Eitan Grinspun, Columbia University
Steven Malcic, Dickinson College
Tabitha Peck, Davidson College
Graham Roberts, The New York Times
Gregory Steirer (moderator), Dickinson College
This program is sponsored by the Clarke Forum for Contemporary Issues and co-sponsored by the Departments of English; International Business & Management; Philosophy; the Film Studies Program; and the Churchill Fund. This program was initiated by the Clarke Forum’s Student Project Managers and it is also part of the Clarke Forum’s Leadership in an Age of Uncertainty Series.
Biographies (provided by the panelists)
Eitan Grinspun is associate professor of computer science and applied mathematics at Columbia University, and co-director of the Columbia Computer Graphics Group. He was an Alfred P. Sloan Research Fellow and NSF CAREER Award recipient, NVIDIA Fellow and a Caltech Everhart Distinguished Lecturer. Prior to joining Columbia University, he was a research scientist at the Courant Institute of Mathematical Sciences from 2003-2004, a doctoral student from the California Institute of Technology until 2003, and an undergraduate at the University of Toronto. He was profiled in The New York Times, Popular Science (“Brilliant 10 Scientists of 2011”), Fast Company (“Most Creative People in Business 2013”), Scientific American, New Scientist, and mentioned in Variety. The NSF-funded technologies developed by his laboratory are found in Adobe Photoshop & Illustrator, major film studios including Disney, Pixar, and Weta Digital, and condensed matter physics laboratories. His film credits include The Hobbit, Rise of the Planet of the Apes, and Steven Spielberg’s The Adventures of Tintin.
Steven Malcic is a visiting assistant professor of film and media studies in the Department of English at Dickinson College, specializing in the areas of media infrastructures, media industries, internet history, and digital culture. His work focuses on the relationship between identity and digital media, having published articles in internationally refereed journals including the Internet Policy Review, Convergence, and the Journal of Information Policy.
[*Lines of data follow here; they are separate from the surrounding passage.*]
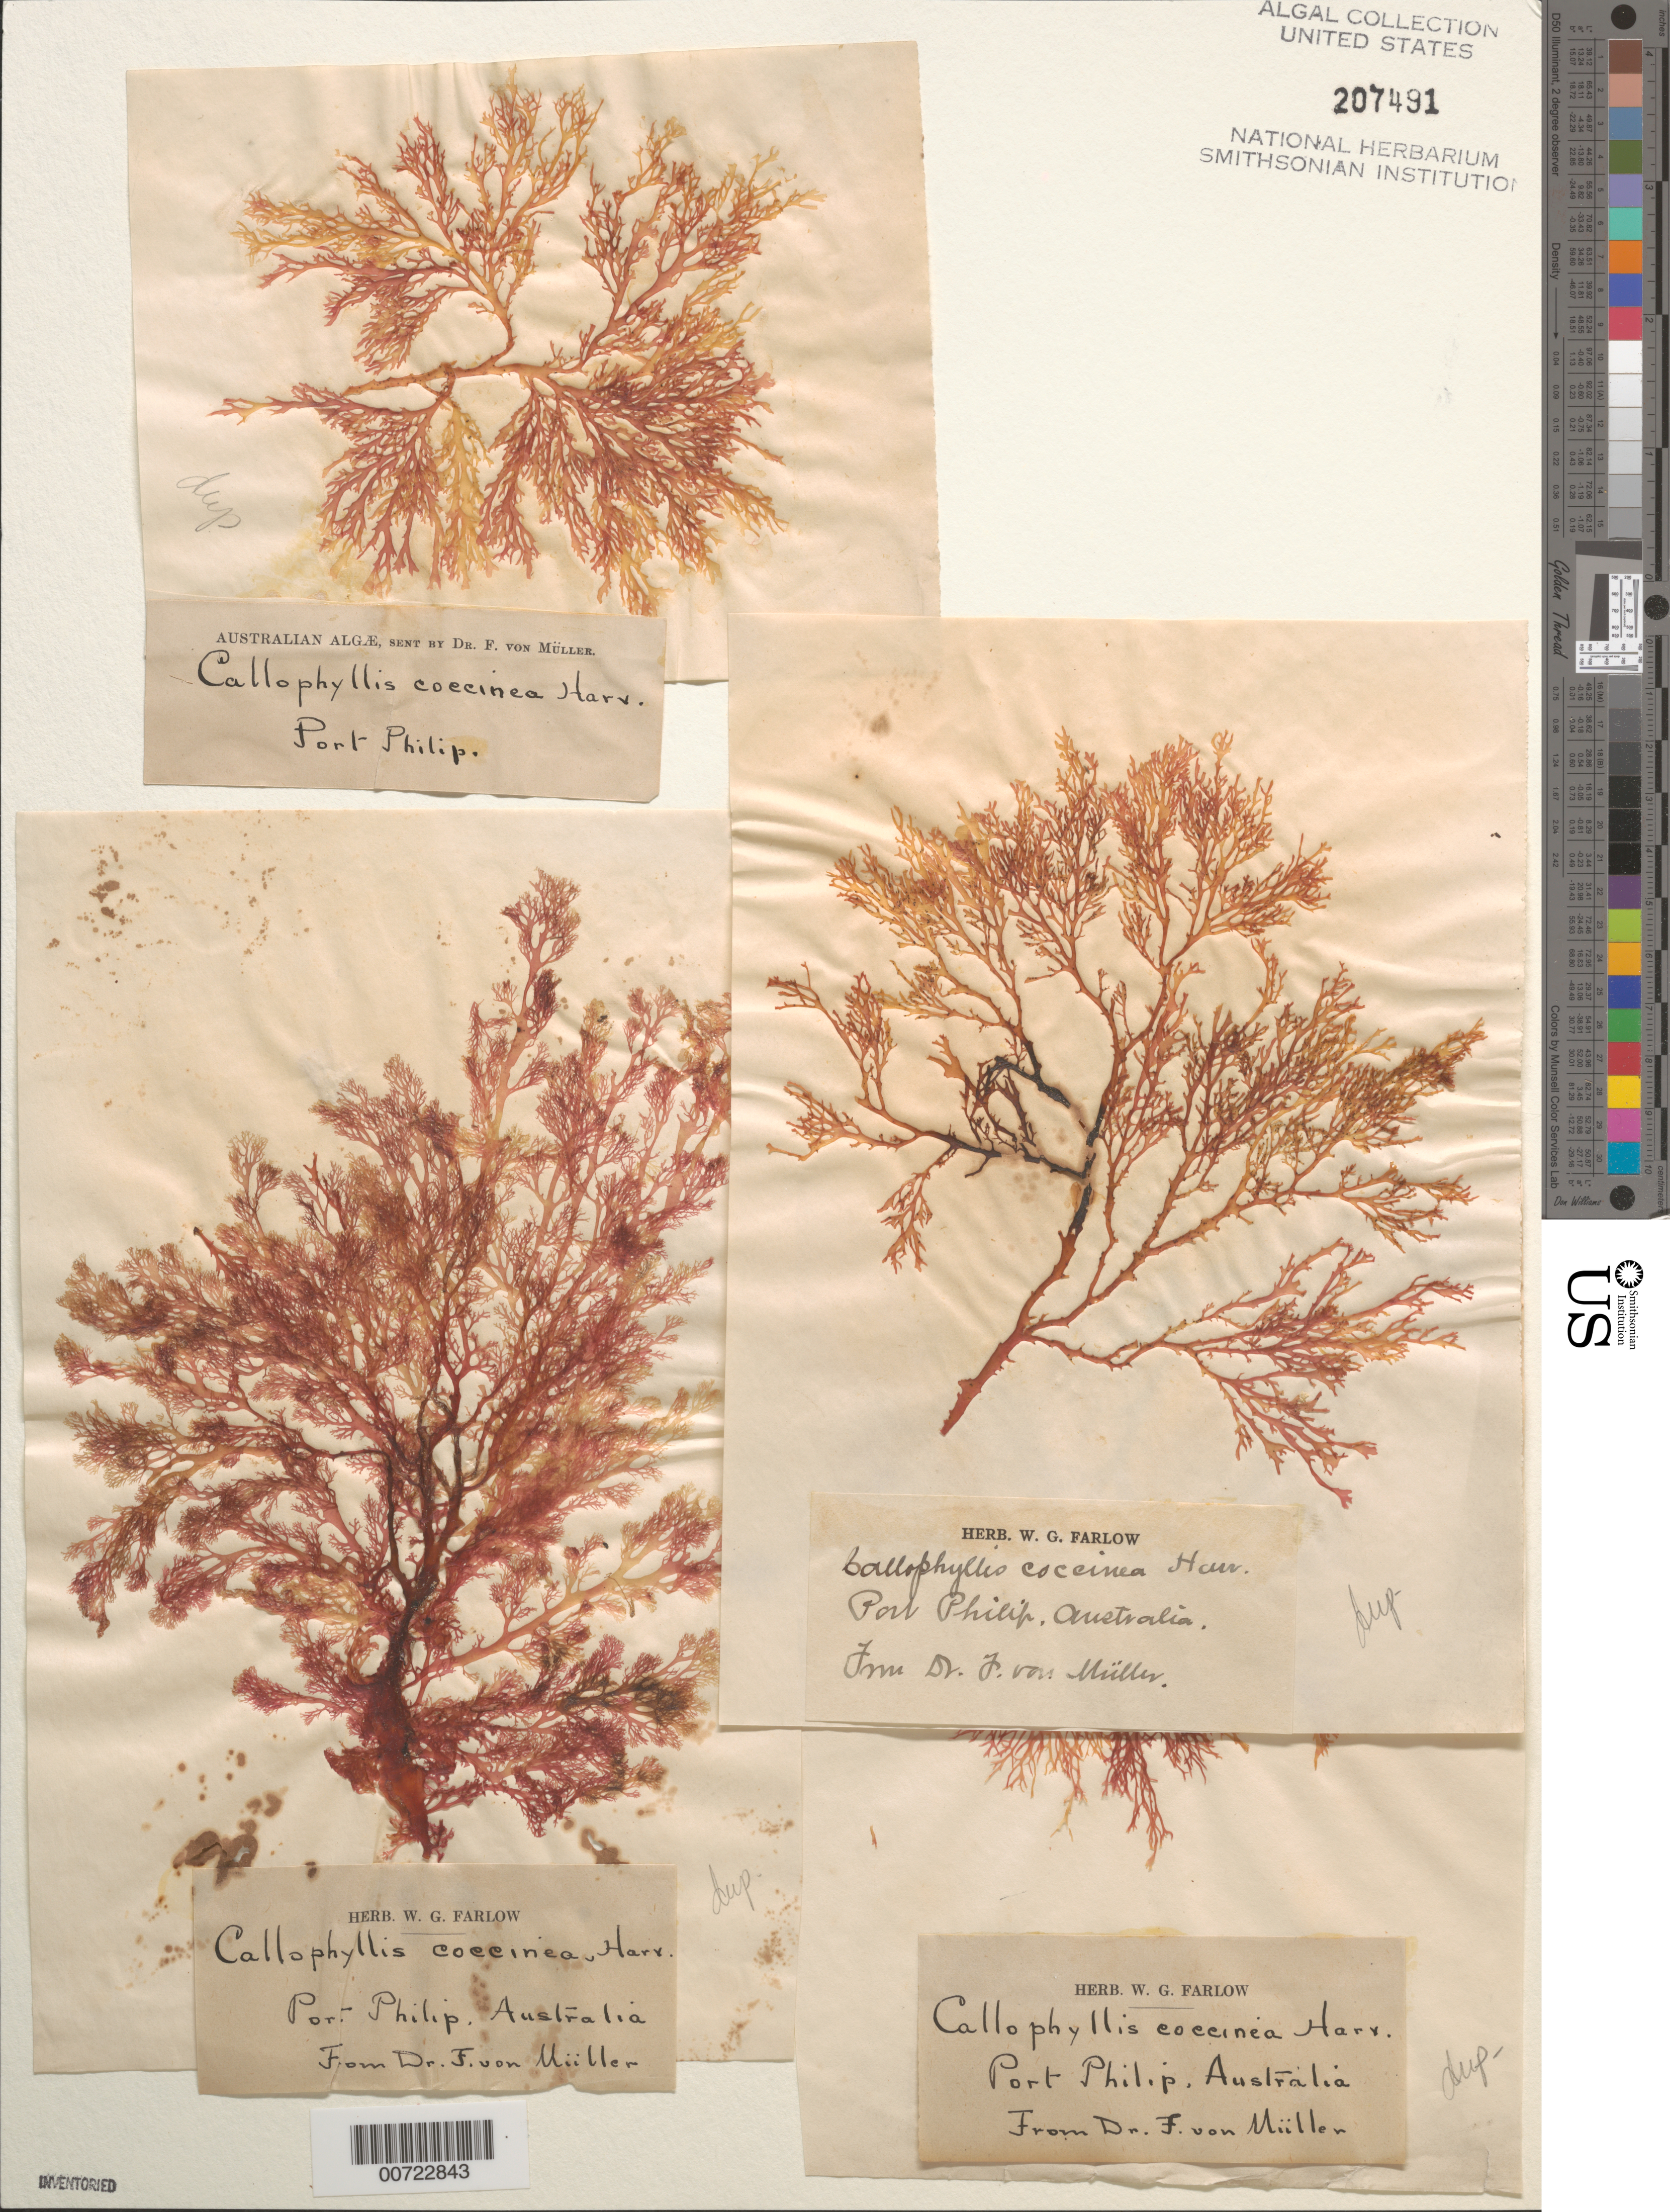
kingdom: Plantae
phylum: Rhodophyta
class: Florideophyceae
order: Gigartinales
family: Kallymeniaceae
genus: Callophyllis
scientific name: Callophyllis rangiferina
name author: (R.Brown ex Turner) Womersley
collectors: F. von Mueller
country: Australia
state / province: Victoria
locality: Port Phillip (Port Philip)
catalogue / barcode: US 207491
In 2014, he co-authored a comparative analysis of digital policy in the US and E.U., which was presented to the Federal Communications Commission in Washington, D.C. Malcic holds a Ph.D. in film and media studies from the University of California, Santa Barbara.
Tabitha Peck is a professor of mathematics and computer science at Davidson College. She completed her Ph.D. in computer science from The University of North Carolina at Chapel Hill in 2010 and has worked in numerous virtual reality research labs including the Palo Alto Research Center and the Experimental Virtual Environments (EVENT) Lab for Neuroscience at the University of Barcelona. Her research interests include the psychological implications of fully immersive body-swap illusions, including implications of racism and stereotype threat, and locomotion interfaces in virtual environments. She is an associate editor for Presence: Teleoperators and Virtual Environments and serves on the ACM SIGGRAPH education committee and the IEEE Virtual Reality program committee.
Graham Roberts, director of immersive platforms storytelling at The New York Times, leads an innovation team that explores new approaches in video, motion graphics, and virtual/augmented reality. This includes co-direction of editorial for NYT VR. He has received recognition for his work from a number of award-giving bodies, including the Society of News Design, the Emmy’s, the Edward R. Murrow Awards and the Pulitzer Awards. He also teaches at the CUNY Graduate School of Journalism. He lives in Brooklyn with his wife, Jessica Ferri, a writer and singer and creator of Dearly Departed, their son Roman, and dog Ralphie whose interests include squirrels and skateboards.
Gregory Steirer is an assistant professor of English and film studies at Dickinson College. His scholarship, which has appeared in a variety of journals and edited collections, including Convergence, Postmodern Culture, and Television and New Media, focuses on the technologies, business practices, and regulatory structures of twentieth and twenty-first century media systems. He has served three times as a researcher for the Connected Viewing Initiative of the Carsey-Wolf Center in Santa Barbara and has received a National Endowment for the Humanities Fellowship for 2017-18 in support of his monograph on intellectual property law and the history of the narrative-based franchise.